Toyota is particularly renowned for the development of its just-in-time manufacturing technologies which effectively delivered high quality levels of manufacturing, which in turn permitted lower levels of inventory. The point was that inventory, in the form of “work-in-progress”, was stored in volume at each stage of the manufacturing process with the intention of meeting fluctuations in the manufacturing process. If the preceding step of the manufacturing process ceased, then the subsequent stages can continue operating for a few days or hours. The problem is that work-in-progress costs money, is inflexible, and hides problems.

Through improved manufacturing techniques Toyota made their manufacturing processes more flexible, and saved money by reducing inventory. The 2011 earthquake and subsequent Tsunami, in Japan, was a tragic event which also, as a secondary consideration compared to the human cost, exposed the vulnerability to disruption of highly distributed supply chains, combined with low levels of inventory. If a car has thousands of components, the absence of just one of those will be enough to halt the production line, which is why in March of 2011 a parts supply crunch at Toyota saw its Japanese production slump by 62.7%.

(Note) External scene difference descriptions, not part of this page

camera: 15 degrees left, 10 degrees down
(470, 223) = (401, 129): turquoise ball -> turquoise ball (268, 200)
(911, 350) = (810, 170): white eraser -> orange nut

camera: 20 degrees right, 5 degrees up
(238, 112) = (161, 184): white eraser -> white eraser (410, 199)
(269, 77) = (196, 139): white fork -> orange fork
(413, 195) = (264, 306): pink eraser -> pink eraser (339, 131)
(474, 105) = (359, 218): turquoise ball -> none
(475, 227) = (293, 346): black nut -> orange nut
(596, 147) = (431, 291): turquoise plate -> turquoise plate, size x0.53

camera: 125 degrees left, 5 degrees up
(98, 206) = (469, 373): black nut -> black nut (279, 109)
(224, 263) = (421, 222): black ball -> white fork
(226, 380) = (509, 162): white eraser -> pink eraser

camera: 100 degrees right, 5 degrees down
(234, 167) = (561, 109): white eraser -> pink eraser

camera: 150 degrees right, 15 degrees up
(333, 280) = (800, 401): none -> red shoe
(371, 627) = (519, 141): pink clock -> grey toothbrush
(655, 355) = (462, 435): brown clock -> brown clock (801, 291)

While talk of production lines might make logistics feel like a product of the “industrial age”, and irrelevant to this silicon age, increasingly through e-commerce we are disintermediating bricks-and-mortar retailers, and buying tangible (and intangible) “stuff” through the Internet. Whereas once corporate logistics largely saw the end-point as a physical outlet, now they see the end-point as the consumer’s home, to which online commodities are now delivered directly. Amazon is even considering using flying drones to deliver products to individuals.  

This actually extends the reach of the corporate logistics network directly to people’s homes, while also massively expanding its complexity by replacing the need to deliver to a limited number of shops, to many times more homes. Websites like Amazon are actually highly advanced, vertically integrated, demand management systems linking manufacturers, to logistics networks, to consumers in a more direct fashion than was associated with traditional retailers.

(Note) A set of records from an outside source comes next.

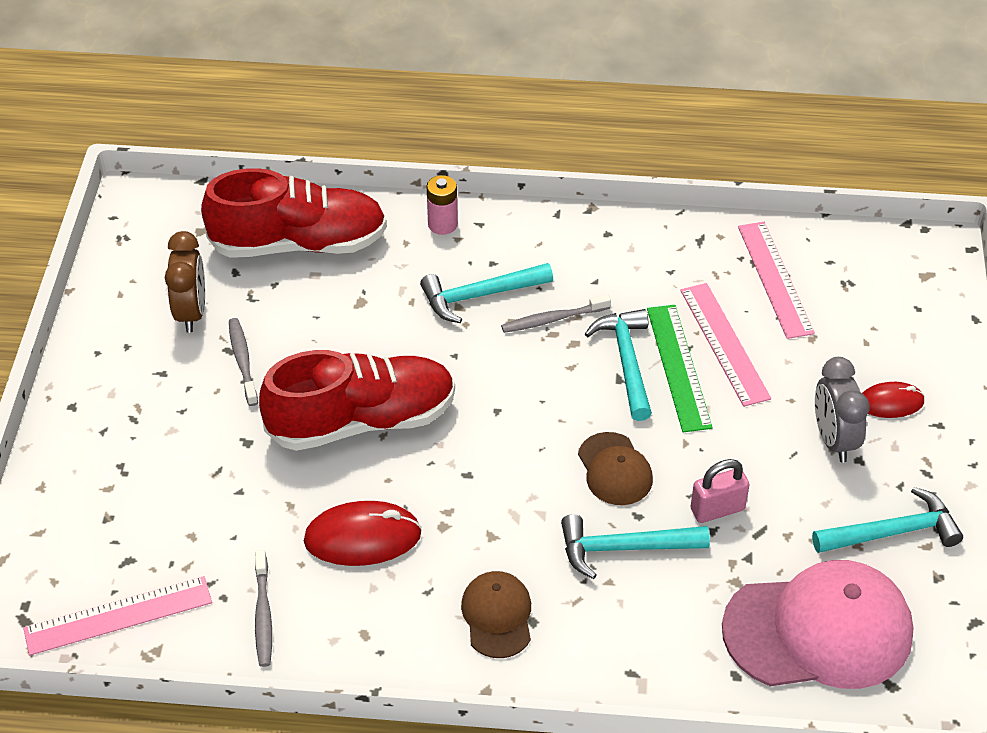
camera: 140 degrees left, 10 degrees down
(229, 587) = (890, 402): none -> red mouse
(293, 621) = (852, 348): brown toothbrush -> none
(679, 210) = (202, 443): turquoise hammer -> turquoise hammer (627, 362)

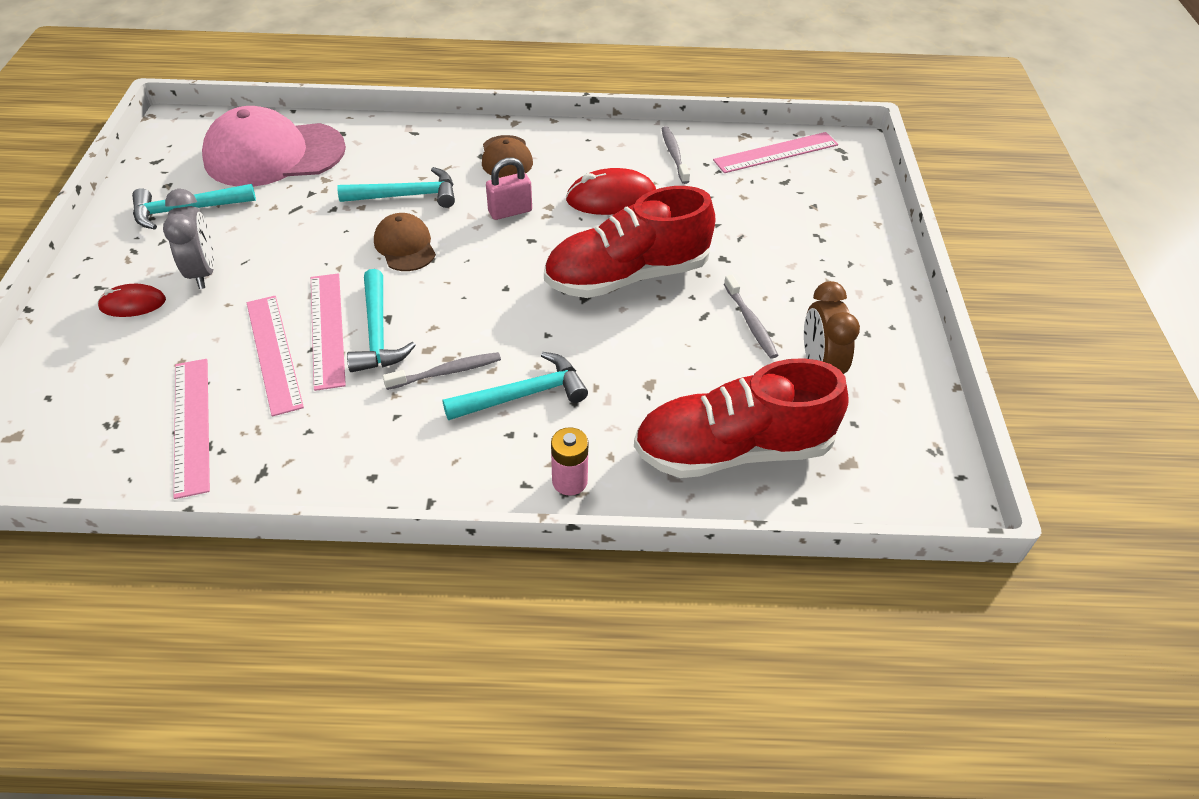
camera: 175 degrees right, 0 degrees up
(678, 367) = (327, 329): green ruler -> pink ruler
(717, 509) = (325, 221): pink padlock -> pink padlock (510, 211)

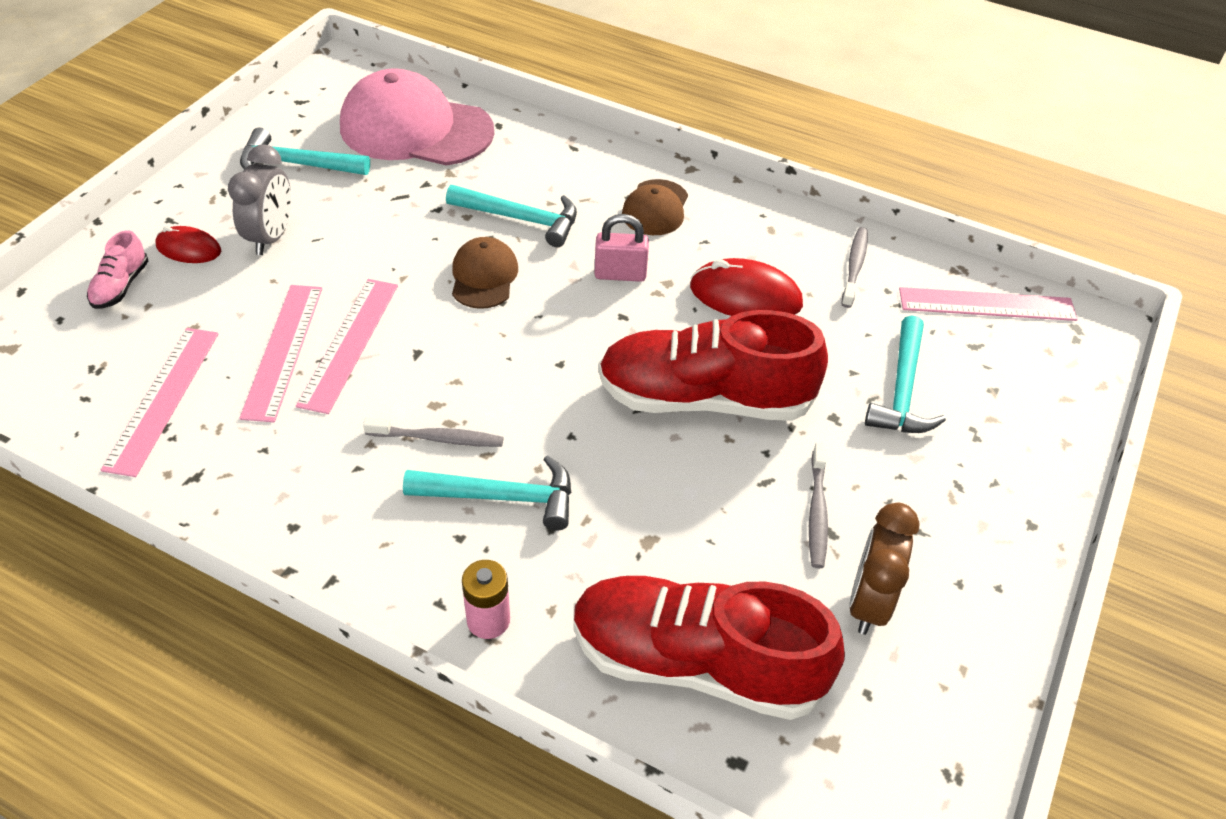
camera: 25 degrees right, 0 degrees up
(89, 352) = (121, 286): none -> pink shoe
(377, 333) = (396, 366): turquoise hammer -> turquoise hammer (902, 390)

Furthermore, as firms have globalised, increasingly the various functions of the operation have been distributed globally, with, for example, design, innovation and marketing conducted in the home market, technical and customer support conducted in India, and manufacturing conducted in China. As the sub-operations have become geographically isolated the logic of maintaining them as core competences of the overall organization diminishes and instead: manufacturing can be outsourced to a specialist manufacturer; support to a support specialist; and logistics to a logistics specialist. When Apple Inc looked to replace Steve Jobs as CEO, it was Time Cook, an operations specialist, they promoted whose first key success with the company (before being promoted to CEO) was in reducing inventory from months, to days, outsourcing the components of the manufacturing network, in turn allowing Apple to get innovative products to market quicker.

The point here is that logistics matter; and they matter in a way that most of us never need to care about. Unless of course you are going to eat the food that grows in the fields around your house, unless you are only going to buy the products manufactured in your neighbouring village, logistics is central to all our lives. Malta is located a few miles to the south of one of the World’s busiest sea lanes, it is geographically almost at the heart of the Mediterranean, being close not only to markets in Europe, but also to those in northern Africa. Malta has a good international airport in close proximity to Malta Freeport which is the Mediterranean’s third largest transhipment port and one of Europe’s busiest ports. Malta also has a well-developed financial sector and a beneficial taxation regime for firms distributing dividends overseas.

While more can be done to improve Malta’s offering as a focal point for distribution networks, it is also clear that Malta is already a significant player as a logistics hub. It is with good reason that in the interview published in this edition of The Malta Business Weekly, Dr Herrera spoke of the potential of the logistics sector for Malta, and the right development could see logistics forming a key component of Malta’s economy over the next decade. This is why it is so important for the government to support the development of this important industry.